MATERIAL FOR THIS TASK Start Marker

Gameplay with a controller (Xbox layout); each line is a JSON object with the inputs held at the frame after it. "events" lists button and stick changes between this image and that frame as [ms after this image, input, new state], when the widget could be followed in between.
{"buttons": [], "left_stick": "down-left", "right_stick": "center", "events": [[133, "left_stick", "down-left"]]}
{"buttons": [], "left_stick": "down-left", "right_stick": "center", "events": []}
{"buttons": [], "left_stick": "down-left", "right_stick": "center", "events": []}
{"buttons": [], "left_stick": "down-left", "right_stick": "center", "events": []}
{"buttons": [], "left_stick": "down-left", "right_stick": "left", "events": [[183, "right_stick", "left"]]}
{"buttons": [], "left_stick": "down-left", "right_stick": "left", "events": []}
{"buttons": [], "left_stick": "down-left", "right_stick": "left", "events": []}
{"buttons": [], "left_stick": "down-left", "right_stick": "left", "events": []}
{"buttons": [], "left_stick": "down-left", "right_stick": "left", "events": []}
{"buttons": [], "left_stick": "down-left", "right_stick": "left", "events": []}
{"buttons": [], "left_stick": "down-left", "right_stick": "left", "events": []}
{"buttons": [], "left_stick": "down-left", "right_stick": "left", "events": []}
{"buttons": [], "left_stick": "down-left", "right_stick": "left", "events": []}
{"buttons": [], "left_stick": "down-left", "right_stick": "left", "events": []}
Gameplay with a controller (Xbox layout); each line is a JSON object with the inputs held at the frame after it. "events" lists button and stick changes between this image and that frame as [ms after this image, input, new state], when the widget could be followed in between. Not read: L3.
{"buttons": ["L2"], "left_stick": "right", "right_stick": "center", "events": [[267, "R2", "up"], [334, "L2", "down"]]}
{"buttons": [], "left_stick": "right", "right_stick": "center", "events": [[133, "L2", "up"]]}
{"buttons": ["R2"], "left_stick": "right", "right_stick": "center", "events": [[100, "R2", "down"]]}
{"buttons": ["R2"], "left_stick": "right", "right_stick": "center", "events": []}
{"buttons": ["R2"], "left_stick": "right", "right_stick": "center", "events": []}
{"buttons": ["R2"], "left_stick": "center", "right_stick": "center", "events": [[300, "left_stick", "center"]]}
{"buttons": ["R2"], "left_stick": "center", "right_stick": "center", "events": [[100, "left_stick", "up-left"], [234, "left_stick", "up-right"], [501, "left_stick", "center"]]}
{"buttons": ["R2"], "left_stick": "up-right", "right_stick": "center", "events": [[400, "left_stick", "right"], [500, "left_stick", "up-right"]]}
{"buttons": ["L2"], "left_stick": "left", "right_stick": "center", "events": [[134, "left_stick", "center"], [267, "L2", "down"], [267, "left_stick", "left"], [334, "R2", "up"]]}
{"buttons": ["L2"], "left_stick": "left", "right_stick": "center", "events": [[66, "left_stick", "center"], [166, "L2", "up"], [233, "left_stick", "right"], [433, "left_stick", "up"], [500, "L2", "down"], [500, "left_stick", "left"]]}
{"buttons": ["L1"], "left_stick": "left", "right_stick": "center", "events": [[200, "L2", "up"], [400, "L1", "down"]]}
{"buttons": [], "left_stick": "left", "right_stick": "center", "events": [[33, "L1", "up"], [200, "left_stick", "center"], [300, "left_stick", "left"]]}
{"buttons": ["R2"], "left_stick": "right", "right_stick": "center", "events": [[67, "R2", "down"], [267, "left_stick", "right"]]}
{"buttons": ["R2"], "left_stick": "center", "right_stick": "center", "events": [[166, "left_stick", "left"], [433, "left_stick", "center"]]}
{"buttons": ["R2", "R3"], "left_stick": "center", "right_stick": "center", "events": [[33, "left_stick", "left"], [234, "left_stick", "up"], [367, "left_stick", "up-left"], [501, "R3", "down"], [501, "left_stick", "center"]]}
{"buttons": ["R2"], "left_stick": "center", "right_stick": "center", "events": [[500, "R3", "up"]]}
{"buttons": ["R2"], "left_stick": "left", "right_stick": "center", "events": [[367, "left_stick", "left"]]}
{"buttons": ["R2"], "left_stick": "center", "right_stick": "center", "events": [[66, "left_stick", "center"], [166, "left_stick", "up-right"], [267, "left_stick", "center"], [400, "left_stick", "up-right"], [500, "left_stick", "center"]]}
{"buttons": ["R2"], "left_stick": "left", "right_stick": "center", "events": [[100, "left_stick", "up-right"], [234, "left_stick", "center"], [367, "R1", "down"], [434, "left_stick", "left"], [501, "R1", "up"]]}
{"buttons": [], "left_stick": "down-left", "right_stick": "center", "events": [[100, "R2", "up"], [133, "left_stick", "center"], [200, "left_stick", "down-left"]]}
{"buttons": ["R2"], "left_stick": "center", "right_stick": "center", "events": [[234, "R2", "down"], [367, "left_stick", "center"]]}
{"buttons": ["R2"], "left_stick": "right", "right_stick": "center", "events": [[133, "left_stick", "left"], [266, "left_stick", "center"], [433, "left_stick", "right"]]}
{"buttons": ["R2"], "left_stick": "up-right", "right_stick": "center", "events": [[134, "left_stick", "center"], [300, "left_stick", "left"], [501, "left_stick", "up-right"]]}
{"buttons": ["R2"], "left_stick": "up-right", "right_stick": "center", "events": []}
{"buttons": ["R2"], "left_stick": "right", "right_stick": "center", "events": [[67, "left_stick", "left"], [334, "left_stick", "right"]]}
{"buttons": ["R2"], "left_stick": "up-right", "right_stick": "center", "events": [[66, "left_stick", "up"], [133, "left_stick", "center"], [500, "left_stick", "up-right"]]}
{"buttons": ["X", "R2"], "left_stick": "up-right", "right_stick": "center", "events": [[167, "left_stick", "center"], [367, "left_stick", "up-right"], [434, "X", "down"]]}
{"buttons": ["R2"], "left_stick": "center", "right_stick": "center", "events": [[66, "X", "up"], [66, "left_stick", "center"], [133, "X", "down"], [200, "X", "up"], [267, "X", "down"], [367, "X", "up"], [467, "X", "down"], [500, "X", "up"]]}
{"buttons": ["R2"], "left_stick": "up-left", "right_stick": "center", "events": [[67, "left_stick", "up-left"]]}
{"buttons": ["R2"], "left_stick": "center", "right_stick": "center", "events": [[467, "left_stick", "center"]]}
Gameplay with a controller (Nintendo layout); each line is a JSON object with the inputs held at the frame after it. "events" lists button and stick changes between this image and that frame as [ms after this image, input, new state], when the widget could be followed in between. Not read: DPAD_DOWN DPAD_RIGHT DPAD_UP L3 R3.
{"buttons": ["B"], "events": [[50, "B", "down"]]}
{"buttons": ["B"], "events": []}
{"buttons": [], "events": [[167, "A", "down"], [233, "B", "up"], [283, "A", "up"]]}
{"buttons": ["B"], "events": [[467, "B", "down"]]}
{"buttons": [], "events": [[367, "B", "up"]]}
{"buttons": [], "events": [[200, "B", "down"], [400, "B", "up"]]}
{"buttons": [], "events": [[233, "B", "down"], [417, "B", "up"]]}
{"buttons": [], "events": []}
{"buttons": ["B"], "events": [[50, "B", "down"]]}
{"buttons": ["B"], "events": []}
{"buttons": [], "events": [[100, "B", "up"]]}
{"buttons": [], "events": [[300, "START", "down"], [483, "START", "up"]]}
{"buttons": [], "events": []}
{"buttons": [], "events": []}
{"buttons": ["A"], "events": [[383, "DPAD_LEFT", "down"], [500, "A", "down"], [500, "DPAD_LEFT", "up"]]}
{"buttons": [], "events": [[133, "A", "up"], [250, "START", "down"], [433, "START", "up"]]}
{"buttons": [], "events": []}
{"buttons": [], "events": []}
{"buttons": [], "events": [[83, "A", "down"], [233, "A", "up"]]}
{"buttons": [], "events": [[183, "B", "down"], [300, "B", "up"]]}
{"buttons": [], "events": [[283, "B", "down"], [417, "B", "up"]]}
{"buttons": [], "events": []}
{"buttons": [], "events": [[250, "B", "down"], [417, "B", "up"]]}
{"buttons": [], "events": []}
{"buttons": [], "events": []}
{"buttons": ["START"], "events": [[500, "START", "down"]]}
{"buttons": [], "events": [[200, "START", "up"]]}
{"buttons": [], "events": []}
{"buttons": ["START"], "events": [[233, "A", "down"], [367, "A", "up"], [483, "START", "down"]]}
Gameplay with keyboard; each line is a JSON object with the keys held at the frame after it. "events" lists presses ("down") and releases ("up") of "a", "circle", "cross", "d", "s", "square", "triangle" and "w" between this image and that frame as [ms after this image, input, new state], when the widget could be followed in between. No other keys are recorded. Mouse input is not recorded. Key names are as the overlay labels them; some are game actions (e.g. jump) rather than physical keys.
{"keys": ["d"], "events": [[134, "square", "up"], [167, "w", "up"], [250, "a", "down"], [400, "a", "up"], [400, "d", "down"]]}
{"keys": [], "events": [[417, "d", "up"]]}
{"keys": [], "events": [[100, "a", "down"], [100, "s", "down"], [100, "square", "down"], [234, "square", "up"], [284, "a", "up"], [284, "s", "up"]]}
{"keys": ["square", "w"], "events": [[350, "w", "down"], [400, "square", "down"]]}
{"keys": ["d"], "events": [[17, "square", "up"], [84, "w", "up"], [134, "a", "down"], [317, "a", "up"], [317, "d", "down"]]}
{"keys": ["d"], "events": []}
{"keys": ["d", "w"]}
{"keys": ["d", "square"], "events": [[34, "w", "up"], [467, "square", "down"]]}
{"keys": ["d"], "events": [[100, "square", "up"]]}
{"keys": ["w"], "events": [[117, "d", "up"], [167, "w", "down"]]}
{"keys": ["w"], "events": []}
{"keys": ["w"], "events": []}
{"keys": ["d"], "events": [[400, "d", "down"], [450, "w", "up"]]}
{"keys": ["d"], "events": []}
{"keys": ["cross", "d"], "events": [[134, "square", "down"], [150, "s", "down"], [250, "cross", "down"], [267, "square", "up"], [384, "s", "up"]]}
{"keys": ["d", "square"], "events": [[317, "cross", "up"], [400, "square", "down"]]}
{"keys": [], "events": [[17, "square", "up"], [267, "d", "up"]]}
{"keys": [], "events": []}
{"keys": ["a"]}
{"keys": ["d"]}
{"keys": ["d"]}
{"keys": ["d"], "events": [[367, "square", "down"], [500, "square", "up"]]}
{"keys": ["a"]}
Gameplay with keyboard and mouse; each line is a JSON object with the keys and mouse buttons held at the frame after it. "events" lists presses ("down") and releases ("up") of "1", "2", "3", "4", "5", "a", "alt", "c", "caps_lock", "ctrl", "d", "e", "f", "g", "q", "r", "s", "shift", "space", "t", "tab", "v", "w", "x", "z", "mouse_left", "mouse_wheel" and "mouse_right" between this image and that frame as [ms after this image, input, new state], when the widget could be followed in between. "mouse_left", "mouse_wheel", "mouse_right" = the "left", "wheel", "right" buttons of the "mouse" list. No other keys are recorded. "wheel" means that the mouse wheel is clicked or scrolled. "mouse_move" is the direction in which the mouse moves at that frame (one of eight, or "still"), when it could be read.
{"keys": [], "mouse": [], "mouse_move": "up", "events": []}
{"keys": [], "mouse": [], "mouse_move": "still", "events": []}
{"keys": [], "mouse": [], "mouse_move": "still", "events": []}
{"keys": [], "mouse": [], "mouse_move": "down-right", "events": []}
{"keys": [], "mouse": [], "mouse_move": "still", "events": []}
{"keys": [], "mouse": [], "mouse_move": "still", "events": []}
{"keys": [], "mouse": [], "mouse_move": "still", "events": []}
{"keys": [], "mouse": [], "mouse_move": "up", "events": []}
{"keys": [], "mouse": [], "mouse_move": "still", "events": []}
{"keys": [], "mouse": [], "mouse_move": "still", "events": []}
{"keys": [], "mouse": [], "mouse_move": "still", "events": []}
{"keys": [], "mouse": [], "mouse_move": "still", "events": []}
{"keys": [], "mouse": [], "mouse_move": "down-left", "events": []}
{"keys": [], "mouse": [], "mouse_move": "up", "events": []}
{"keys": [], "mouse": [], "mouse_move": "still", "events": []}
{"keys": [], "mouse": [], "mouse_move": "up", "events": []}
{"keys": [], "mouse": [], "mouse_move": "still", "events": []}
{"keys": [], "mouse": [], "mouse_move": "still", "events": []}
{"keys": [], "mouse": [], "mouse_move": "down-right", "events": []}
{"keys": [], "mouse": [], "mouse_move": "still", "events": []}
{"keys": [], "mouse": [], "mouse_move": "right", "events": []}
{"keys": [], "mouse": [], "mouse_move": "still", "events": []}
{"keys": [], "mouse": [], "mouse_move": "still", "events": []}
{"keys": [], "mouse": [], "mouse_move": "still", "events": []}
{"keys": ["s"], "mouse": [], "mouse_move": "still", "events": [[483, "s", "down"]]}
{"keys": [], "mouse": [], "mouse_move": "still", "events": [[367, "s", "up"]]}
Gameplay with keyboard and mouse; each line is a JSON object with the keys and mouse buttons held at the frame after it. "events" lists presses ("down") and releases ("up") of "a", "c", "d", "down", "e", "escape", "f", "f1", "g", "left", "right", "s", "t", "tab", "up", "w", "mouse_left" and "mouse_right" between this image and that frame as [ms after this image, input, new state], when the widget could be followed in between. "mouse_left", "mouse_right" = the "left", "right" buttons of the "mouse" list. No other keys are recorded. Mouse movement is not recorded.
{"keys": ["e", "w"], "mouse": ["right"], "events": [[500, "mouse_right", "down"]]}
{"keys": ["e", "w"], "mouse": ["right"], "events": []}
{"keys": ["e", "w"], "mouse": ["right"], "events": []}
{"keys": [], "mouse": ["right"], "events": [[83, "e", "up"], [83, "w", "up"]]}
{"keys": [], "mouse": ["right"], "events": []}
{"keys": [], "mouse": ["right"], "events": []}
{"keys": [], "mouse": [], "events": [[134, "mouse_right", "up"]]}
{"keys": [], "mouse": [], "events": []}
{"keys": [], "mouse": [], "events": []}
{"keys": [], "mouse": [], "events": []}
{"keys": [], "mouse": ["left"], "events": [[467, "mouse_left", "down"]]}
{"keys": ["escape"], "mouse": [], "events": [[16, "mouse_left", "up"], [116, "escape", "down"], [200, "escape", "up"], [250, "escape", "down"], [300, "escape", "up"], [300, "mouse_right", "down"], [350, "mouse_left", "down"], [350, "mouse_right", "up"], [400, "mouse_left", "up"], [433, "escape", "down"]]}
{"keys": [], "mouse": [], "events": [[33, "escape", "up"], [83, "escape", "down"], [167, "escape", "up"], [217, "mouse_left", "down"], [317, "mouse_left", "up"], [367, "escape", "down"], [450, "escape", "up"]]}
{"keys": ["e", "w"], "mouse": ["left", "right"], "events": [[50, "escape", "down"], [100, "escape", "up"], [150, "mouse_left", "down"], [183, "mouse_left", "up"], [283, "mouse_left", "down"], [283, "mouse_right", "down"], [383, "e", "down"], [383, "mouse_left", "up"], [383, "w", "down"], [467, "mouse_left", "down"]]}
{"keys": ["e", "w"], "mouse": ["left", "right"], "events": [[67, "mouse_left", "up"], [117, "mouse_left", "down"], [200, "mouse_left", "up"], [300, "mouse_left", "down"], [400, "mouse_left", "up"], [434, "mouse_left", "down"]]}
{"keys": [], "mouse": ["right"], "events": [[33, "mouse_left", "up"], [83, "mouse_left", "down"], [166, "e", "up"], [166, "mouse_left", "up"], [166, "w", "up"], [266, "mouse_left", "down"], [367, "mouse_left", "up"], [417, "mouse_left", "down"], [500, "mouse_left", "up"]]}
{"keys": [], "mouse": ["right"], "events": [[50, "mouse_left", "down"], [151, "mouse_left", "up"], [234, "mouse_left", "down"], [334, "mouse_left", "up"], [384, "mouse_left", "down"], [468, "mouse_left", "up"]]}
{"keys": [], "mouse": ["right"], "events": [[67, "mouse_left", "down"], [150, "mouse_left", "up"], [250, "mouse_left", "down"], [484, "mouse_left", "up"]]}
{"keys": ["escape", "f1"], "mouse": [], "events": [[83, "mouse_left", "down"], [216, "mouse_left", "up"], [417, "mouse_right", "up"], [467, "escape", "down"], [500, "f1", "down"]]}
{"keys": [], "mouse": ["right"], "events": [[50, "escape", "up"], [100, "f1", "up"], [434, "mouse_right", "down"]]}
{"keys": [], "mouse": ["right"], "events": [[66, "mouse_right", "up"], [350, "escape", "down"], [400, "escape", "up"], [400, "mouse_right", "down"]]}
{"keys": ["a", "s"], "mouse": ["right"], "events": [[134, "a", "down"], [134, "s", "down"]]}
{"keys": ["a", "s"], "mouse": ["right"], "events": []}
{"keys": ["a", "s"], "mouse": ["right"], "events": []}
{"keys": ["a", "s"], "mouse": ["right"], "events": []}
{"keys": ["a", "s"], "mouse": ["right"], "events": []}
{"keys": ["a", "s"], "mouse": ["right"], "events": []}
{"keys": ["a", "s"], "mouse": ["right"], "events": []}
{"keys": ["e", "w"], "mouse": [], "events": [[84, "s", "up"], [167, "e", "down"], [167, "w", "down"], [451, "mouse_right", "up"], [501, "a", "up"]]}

MATERIAL FOR THIS TASK End Marker

* WHAT THE TASK REQUIRES: Using the entries above, give the number of lines that carry the string "square", without anything else.

* TASK RESPONSE: 11